Workshops: Early Modern Maps

Chet Van Duzer, visiting research fellow at the University of Western Australia, is running a series of workshops in Canberra, Sydney and Melbourne on the subject of early modern maps in October 2025. See details below.

Tuesday, 14 October, Canberra, Australian National University, Hope Building (at 14 Ellery Crescent), 12-2 pm: Workshop: “Looking Slowly at Early Modern Maps”

Abstract: Maps are incredibly rich documents that only reveal some of their secrets after slow and deliberate study, and it is precisely this aspect of maps that we will explore in this two-hour workshop.

Chet Van Duzer will analyze several early modern maps and provide examples of important characteristics of them that can only be appreciated and understood through slow looking. He will also supply advice on how to study maps slowly, and workshop participants will consult historic maps to begin to practice looking slowly at them, with plenty of time for examining the maps together and asking questions. The goal of the workshop is that participants will gain experience and tools for engaging more fully with maps in the future.

Tuesday, 14 October, Canberra, National Library of Australia: Talk, 6pm to 7pm: “Mapping the Unknown: Cartographers’ Strategies for Navigating Uncertainty”

Abstract: We tend to trust maps as accurate depictions of the world, and most early modern cartographers are content to benefit from that trust without raising questions about the reliability of their sources. In this talk I examine several methods that cartographers used from the fifteenth to the eighteenth centuries to depart from this convention and indicate to their viewers which parts of their map they were certain about, and which they were uncertain about. Some of these methods include listing sites about whose location the cartographer is uncertain, using a different graphic style to depict unknown coastlines, using signs to distinguish between certain and uncertain regions, and surrendering to uncertainty and reprinting varying maps of the same region together.

Monday, 20 October, Melbourne, Australian Catholic University, 2 pm: 90 minute workshop: “Looking Slowly at Early Modern Maps”
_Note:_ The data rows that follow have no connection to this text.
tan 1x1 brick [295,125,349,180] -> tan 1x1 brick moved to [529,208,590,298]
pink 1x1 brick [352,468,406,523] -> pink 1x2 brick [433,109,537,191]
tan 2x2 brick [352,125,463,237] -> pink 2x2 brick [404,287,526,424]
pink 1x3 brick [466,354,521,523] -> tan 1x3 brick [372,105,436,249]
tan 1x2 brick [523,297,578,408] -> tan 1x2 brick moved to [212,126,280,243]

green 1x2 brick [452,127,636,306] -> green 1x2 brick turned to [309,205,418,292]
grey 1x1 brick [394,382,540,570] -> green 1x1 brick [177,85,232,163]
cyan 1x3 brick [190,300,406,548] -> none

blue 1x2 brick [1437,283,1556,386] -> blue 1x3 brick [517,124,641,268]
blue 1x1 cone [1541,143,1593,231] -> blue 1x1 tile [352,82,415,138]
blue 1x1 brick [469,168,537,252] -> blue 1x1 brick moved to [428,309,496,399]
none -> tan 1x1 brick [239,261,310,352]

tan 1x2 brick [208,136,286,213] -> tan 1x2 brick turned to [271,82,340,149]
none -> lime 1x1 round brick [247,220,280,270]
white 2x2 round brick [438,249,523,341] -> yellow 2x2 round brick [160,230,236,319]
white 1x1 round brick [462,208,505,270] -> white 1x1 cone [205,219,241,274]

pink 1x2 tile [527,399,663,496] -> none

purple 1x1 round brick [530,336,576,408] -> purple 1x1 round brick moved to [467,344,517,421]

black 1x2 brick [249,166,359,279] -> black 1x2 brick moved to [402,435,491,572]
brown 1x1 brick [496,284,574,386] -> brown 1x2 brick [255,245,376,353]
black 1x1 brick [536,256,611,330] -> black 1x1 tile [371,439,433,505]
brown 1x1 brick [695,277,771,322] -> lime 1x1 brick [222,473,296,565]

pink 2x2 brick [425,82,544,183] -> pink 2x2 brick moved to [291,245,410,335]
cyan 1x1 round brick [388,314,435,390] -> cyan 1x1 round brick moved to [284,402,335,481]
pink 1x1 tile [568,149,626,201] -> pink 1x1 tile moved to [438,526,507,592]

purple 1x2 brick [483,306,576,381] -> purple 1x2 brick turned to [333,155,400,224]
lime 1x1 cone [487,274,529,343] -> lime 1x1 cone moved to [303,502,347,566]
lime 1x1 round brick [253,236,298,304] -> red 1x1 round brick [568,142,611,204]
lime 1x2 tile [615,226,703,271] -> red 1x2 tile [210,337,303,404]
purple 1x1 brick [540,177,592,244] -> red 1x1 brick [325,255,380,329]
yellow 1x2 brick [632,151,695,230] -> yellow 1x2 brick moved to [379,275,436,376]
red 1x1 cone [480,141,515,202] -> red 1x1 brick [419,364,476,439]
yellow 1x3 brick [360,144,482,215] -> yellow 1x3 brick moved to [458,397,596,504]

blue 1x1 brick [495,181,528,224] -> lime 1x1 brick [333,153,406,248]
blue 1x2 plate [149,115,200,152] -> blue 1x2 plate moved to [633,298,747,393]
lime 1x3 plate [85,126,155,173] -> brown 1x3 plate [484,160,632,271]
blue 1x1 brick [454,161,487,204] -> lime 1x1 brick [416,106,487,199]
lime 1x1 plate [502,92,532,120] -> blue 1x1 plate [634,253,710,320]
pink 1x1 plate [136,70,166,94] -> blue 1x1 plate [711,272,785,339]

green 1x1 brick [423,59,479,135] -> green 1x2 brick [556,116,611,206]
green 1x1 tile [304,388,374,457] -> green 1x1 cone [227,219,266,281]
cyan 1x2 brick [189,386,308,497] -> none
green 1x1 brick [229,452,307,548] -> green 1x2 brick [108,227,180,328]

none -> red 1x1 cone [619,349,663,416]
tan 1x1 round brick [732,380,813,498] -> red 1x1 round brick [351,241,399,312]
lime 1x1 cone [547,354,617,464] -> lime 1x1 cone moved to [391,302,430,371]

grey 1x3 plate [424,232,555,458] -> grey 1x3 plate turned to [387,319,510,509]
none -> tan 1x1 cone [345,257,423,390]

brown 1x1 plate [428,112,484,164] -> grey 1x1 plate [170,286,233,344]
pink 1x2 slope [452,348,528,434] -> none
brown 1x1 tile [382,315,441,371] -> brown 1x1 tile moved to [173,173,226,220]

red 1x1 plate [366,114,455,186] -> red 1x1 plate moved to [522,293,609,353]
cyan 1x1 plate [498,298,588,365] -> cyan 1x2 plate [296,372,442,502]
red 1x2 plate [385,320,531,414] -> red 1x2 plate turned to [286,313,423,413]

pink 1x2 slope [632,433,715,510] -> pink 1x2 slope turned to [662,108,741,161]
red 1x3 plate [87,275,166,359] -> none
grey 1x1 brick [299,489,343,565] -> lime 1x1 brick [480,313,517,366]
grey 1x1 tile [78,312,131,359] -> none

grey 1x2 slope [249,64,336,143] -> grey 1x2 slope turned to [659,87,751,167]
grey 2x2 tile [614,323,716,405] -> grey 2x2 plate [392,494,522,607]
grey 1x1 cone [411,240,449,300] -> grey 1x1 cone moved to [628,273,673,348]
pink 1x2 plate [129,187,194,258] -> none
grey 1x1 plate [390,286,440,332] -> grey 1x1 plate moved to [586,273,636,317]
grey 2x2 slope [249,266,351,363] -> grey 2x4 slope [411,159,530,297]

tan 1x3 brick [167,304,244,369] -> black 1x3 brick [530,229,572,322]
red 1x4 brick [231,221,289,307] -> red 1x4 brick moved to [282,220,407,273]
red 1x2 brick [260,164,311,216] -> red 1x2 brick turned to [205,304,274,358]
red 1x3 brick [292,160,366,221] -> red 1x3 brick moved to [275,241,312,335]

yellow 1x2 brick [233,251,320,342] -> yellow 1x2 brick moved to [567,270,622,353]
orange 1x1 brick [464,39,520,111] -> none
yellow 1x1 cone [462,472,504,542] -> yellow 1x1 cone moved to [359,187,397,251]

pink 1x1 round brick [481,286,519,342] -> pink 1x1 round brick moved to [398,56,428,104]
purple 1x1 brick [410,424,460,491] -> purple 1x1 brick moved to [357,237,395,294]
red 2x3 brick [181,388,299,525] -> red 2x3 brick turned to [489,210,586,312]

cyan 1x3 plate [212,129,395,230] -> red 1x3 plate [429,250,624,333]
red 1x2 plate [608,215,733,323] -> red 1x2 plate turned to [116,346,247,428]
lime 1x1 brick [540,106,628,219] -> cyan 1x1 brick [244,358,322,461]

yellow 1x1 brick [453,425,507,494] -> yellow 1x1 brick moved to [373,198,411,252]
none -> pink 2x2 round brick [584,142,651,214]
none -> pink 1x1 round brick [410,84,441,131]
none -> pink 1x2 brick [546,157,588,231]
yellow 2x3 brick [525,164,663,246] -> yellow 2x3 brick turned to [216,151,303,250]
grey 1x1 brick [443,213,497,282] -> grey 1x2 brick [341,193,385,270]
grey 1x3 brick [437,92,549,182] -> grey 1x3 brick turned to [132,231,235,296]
Abstract: Maps are incredibly rich documents that only reveal some of their secrets after slow and deliberate study, and it is precisely this aspect of maps that we will explore in this 90 minute workshop.

Chet Van Duzer will analyze several early modern maps and provide examples of important characteristics of them that can only be appreciated and understood through slow looking. He will also supply advice on how to study maps slowly, and workshop participants will consult historic maps to begin to practice looking slowly at them, with plenty of time for examining the maps together and asking questions. The goal of the workshop is that participants will gain experience and tools for engaging more fully with maps in the future.

Wednesday, 22 October, Sydney, University of Sydney: Talk, 12:10pm-1:30pm, Vere Gordon Childe Centre Boardroom: “Mapping the Unknown: Cartographers’ Strategies for Navigating Uncertainty”

Abstract: We tend to trust maps as accurate depictions of the world, and most early modern cartographers are content to benefit from that trust without raising questions about the reliability of their sources. In this talk I examine several methods that cartographers used from the fifteenth to the eighteenth centuries to depart from this convention and indicate to their viewers which parts of their map they were certain about, and which they were uncertain about. Some of these methods include listing sites about whose location the cartographer is uncertain, using a different graphic style to depict unknown coastlines, using signs to distinguish between certain and uncertain regions, and surrendering to uncertainty and reprinting varying maps of the same region together.